Fired nurse convicted of 2nd double murder during Valentine’s Day rampage in upstate NY

By Ben Dobbin, AP
Monday, November 30, 2009

NY man guilty in double killing

ROCHESTER, N.Y. — A twice-fired nursing supervisor enraged at two co-workers who accused him of sexual harassment was convicted Monday of killing a nurse and a bystander during a Valentine’s Day rampage that left four people dead in upstate New York.

After three hours of deliberations, a jury found Frank Garcia guilty of two counts of first-degree murder in the Feb. 14 slayings of nurse Mary Silliman, 23, and Randal Norman, 41, a motorist who intervened when he saw her being roughed up outside a hospital in Brockport, 20 miles west of Rochester.

Garcia displayed no emotion as the verdict was read. Sentencing was set for Dec. 16.

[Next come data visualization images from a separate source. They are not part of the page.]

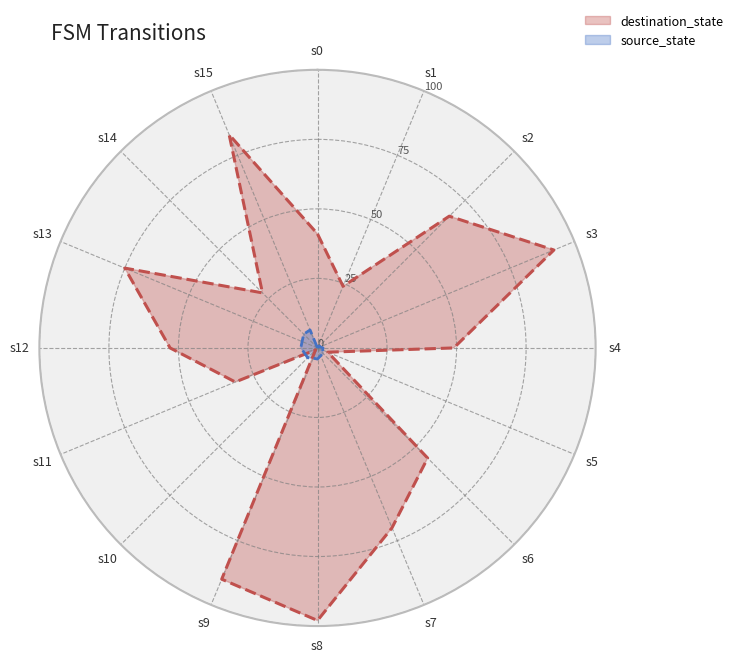

List the labels in order of destination_state value, smallest first.

10, 5, 1, 14, 11, 0, 4, 12, 6, 2, 7, 13, 15, 9, 3, 8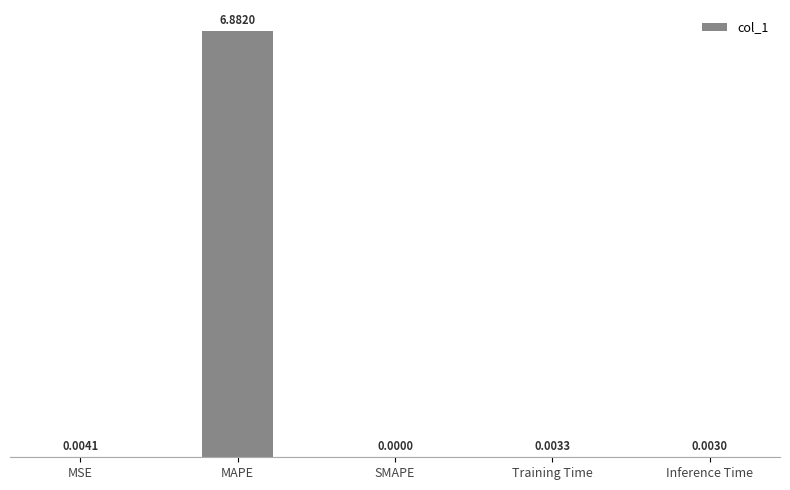

Is it true that the value at SMAPE is 4.5?

False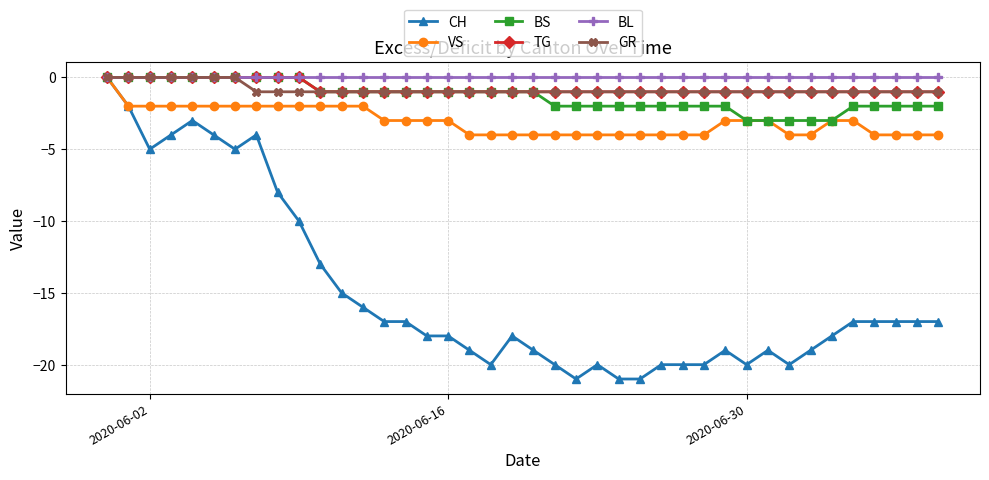

What is the value of the GR point at the 20th from the left?

-1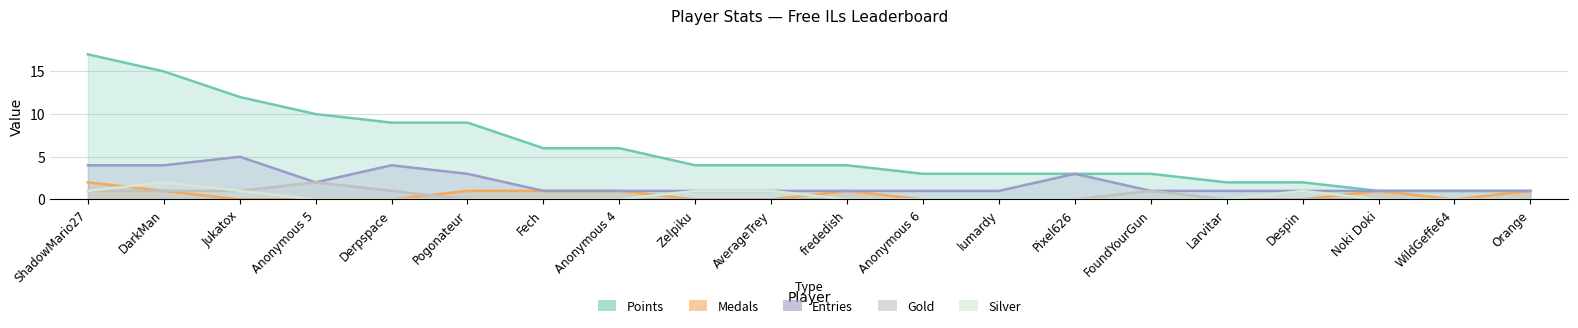

What is the difference between the second highest and minimum values in the Silver series?

1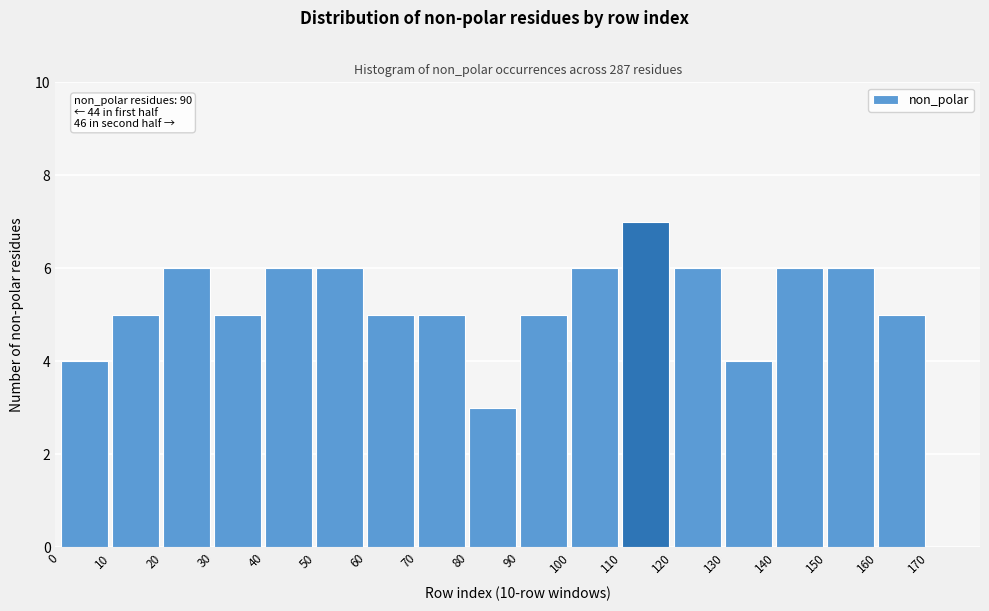

Over which range of the x-axis is the bar tallest?

110 to 120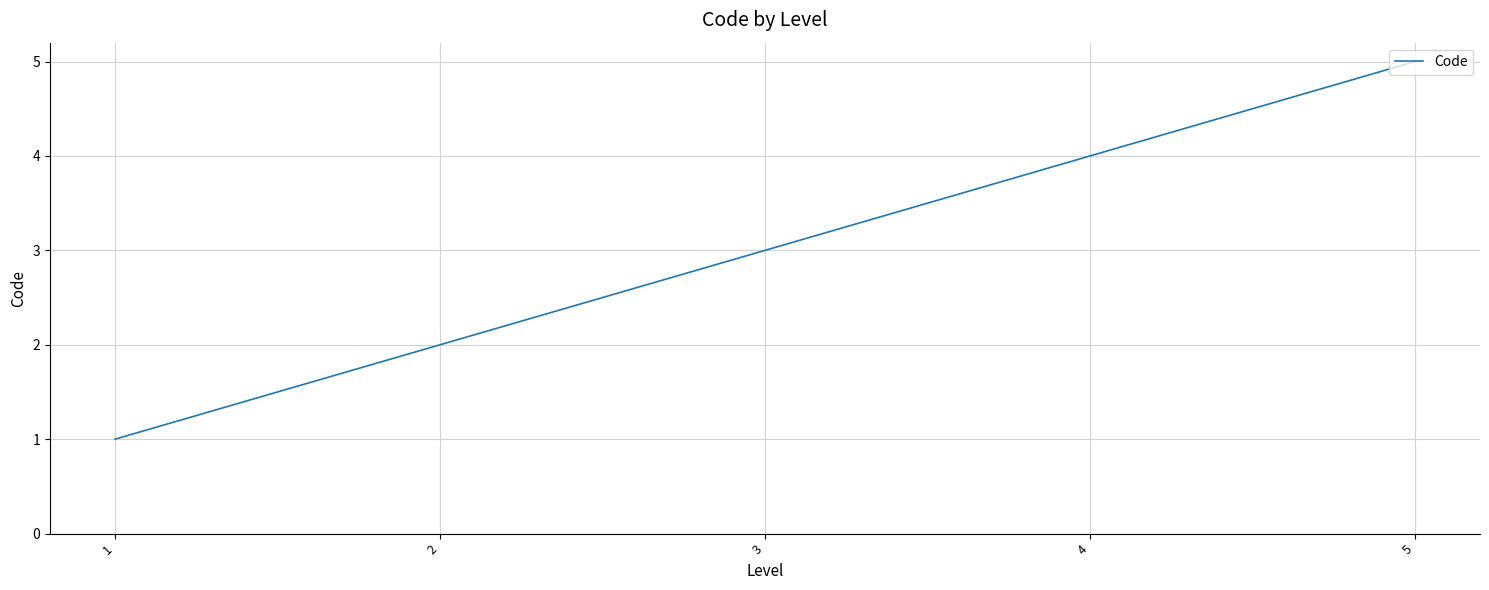

How many lines are shown in the chart?

1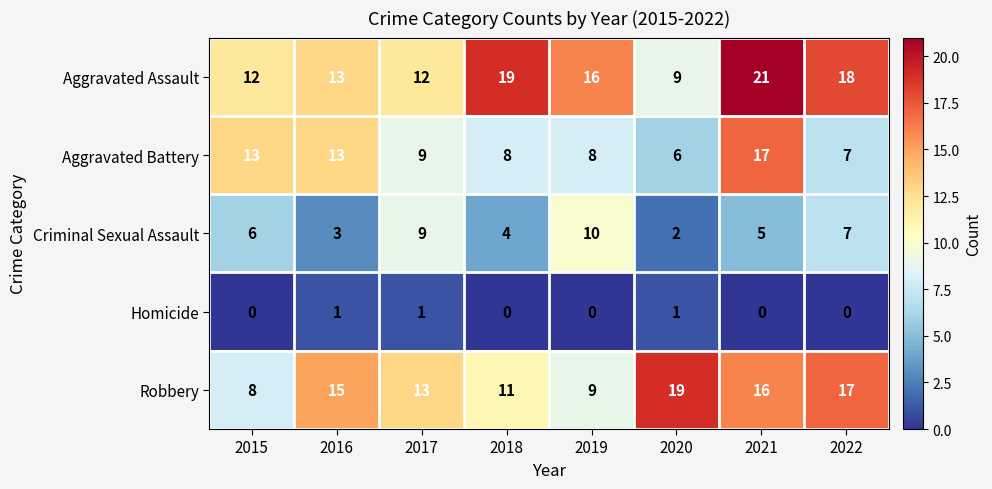

What is the difference between the maximum and second lowest values in the Robbery series?

10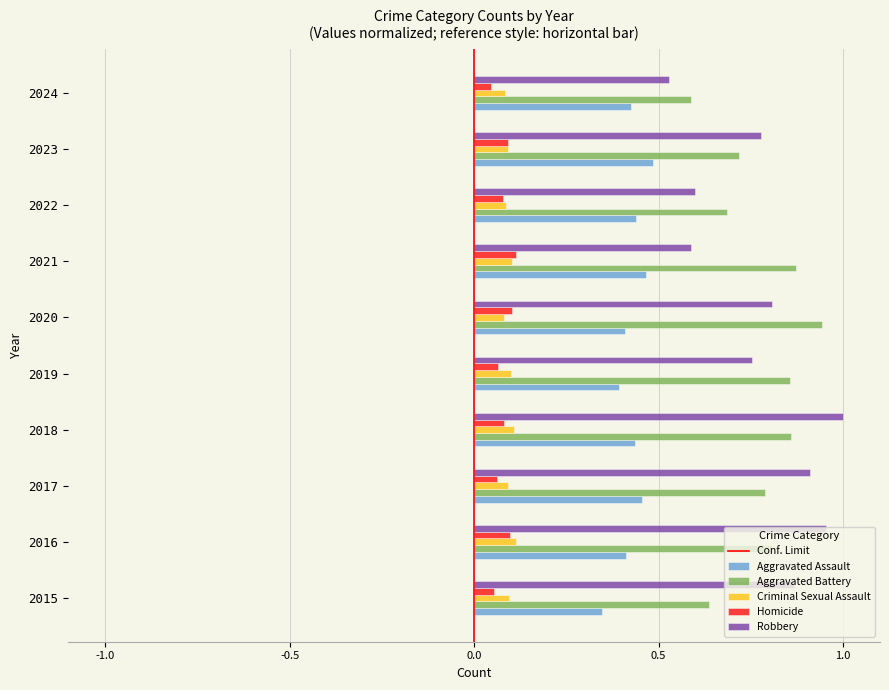

At which label does Robbery reach its peak?

2018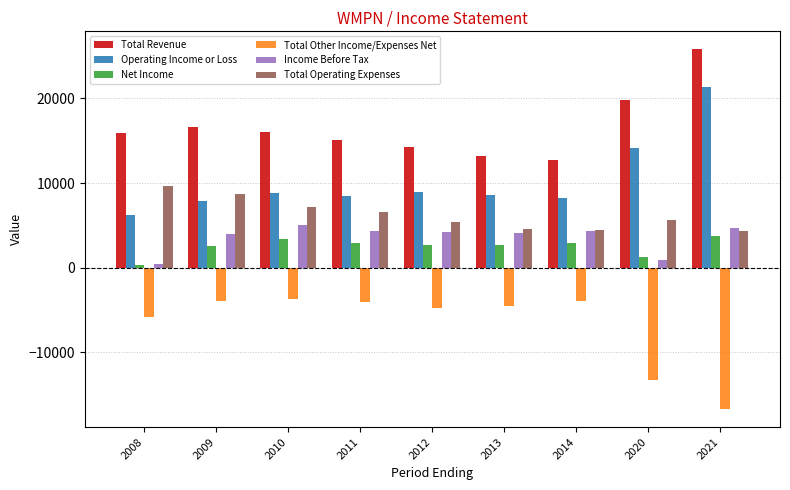

What is the difference between the Total Other Income/Expenses Net values at 2013 and 2014?

600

Garcia, 35, is already serving a life sentence for killing another former co-worker, Kimberly Glatz, 38, and her husband, Christopher Glatz, 45, at their home 50 miles away, in Canandaigua, on the same day.

Investigators say Garcia targeted the women after their harassment complaints led to his dismissal from successive jobs — a nursing home in Rochester in October and Lakeside Memorial Hospital in Brockport on Feb. 13.

“I can’t take it anymore,” Garcia said in reference to the firings in a letter police found in his car.

At the start of his three-week trial, hairstylist Audra Dillon identified him as the gunman with “very piercing eyes” who killed Norman, her boyfriend, and wounded her as she sped away in a car. The couple was driving by the hospital around 5 a.m. when they saw a man drag a woman by the hair across the parking lot and then begin punching and kicking her.

When they approached, her boyfriend shouting “Dude, let her go,” Dillon said the man dropped down into a shooter’s stance and killed Norman, then turned and shot Silliman as she tried to run away. When Dillon retreated to her car, she said he fired through the windows, hitting her in the arm and side.

Garcia was also convicted of attempted murder for Dillon’s shooting.

Prosecutor Doug Randall described the slayings as “simply revenge, simply to get even. … He lost his job, his reputation in the nursing community was sullied again, that’s the motive.” All 11 bullet casings matched Garcia’s gun, and calls from his cell phone placed him in Brockport, he said in closing arguments.

Garcia was arrested at a restaurant in Rochester that afternoon after negotiating a surrender by cell phone. He was carrying a loaded .40-caliber Glock pistol that police determined was the murder weapon.

Defense attorney Joseph Damelio maintained Dillon’s description of Garcia was influenced by police and media reports, noting she initially gave police sketchy details. “No matter how many times someone used the words ‘kill,’ ‘Valentine’s Day,’ the evidence didn’t show that that man did that,” Damelio told jurors.

“Dillon says she recognizes the shooter,” the prosecutor countered. “Take that for what it’s worth. It’s not the strongest evidence we have, but it all ties together.”